L’objectif est d’inclure, sur 3 ans, 500 patients provenant de deux centres d’hospitalisation conventionnelle et de deux centres de réadaptation, et d’inclure les patients après un diagnostic éducatif ayant précisé les objectifs. Le suivi étant assuré et adapté à la classe de sévérité du patient :
– classe 1, un appel par trimestre ;
– classe 2, un appel par mois ;
– classe 3, au moins 2 appels par mois.
L’évaluation sera faite de façon indépendante et testera la performance d’une prise en charge par une infirmière téléopératrice, avec cependant l’absence de groupe témoin, mais la possibilité d’étudier des sous-groupes en fonction du type de diagnostic éducatif, de diagnostic initial, d’observance du suivi et des modalités thérapeutiques.

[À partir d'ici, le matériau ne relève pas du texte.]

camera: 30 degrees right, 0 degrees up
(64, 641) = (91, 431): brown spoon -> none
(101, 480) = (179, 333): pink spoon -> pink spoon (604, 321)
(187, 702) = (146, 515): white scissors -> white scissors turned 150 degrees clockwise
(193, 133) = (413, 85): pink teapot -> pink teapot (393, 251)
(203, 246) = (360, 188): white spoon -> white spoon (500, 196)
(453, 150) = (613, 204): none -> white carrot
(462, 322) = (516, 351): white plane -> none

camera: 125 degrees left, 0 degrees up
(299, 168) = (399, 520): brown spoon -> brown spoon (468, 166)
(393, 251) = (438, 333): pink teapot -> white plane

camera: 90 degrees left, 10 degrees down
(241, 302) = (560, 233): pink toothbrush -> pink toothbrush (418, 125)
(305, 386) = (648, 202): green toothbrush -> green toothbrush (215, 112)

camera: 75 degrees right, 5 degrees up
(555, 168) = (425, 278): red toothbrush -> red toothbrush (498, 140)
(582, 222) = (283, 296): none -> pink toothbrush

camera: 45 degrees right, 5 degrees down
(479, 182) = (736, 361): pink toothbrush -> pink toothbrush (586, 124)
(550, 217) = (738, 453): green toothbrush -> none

Quelles conclusions tirées de ces données ?
La télémédecine est une avancée significative dans le diagnostic et le suivi des patients, en particulier ayant des affections cardiologiques chroniques, telle l’insuffisance cardiaque.
Cette démarche devrait constituer une priorité pour les professionnels de santé, qui doivent l’intégrer à la prise en charge habituelle de leurs patients.
Il n’est pas établi à ce jour que cela impliquera une réduction significative du coût de la santé, mais l’objectif reste d’améliorer la qualité de vie, et pourquoi pas de réduire les événements cardio-vasculaires, en complément des traitements médicamenteux ou électriques, en particulier dans l’insuffisance cardiaque.
Ces différentes études, parfois contradictoires, ainsi que les résultats des métaanalyses, incitent à poursuivre les investigations autour de l’amélioration de critères de jugement, tels la qualité de vie, l’état fonctionnel du patient, sa thymie, et étendre les critères d’inclusion à des patients ayant une insuffisance cardiaque, sans dysfonction systolique ventriculaire gauche trop sévère. La télémédecine devrait s’adresser sous peu à l’ensemble de la pathologie cardio-vasculaire.
* Hôpital Saint-Antoine, Paris ; en collaboration avec Jean-François Thebaut, Dany Marcadet, Jean-Claude Verdier, Christian Ziccarelli, Sonia Benamara, Bérengère Couturier, Louise Boyer-Chatenet et Patrick Assyag.
(1) N Engl J Med 2010;363:1245-55.
(2) N Engl J Med 2010 ; 0.1056/NEJMoa1010029.
(3) Ferrante D, et al. J Am Coll Cardiol 2010;56:372-378.
(4) J Am Coll Cardiol 2009;54:1683-1694.
(5) Cochrane Database Review. 2010 Aug 4;(8) :CD007728.